*Exercise details*:
After locating the line that contains "ricerca medica, testimonianza" in the records below, write out exactly that line and each line after it through the one that contains "BCC verso il benessere della comunità.", and nothing else.

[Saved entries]
.....

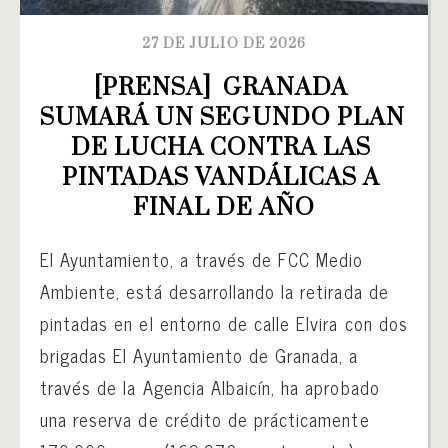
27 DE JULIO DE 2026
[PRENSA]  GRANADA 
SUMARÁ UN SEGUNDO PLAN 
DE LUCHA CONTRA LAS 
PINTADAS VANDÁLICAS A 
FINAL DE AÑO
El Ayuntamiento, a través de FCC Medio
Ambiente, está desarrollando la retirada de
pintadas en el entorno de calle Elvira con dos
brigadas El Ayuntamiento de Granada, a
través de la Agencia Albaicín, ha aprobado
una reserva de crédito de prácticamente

.....

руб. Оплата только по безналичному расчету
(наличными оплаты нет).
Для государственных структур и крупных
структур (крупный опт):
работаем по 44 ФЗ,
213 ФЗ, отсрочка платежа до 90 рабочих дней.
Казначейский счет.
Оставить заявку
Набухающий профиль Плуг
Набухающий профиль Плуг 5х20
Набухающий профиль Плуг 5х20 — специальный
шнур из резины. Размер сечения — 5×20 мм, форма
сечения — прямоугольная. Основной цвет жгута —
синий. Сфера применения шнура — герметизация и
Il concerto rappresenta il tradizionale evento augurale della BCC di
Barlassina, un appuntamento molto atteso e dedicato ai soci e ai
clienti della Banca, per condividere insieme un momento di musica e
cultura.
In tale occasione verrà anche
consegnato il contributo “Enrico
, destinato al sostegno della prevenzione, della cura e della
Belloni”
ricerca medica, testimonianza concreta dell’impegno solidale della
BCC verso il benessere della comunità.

.....

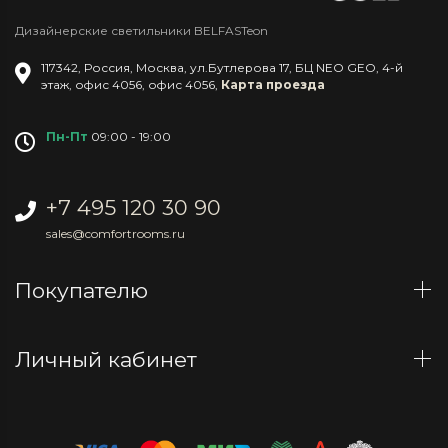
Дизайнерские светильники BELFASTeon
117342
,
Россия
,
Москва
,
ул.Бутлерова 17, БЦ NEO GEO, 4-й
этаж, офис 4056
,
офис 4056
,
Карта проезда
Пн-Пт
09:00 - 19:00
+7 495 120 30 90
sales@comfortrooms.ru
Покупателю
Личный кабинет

.....

*Output for this exercise*:
ricerca medica, testimonianza concreta dell’impegno solidale della
BCC verso il benessere della comunità.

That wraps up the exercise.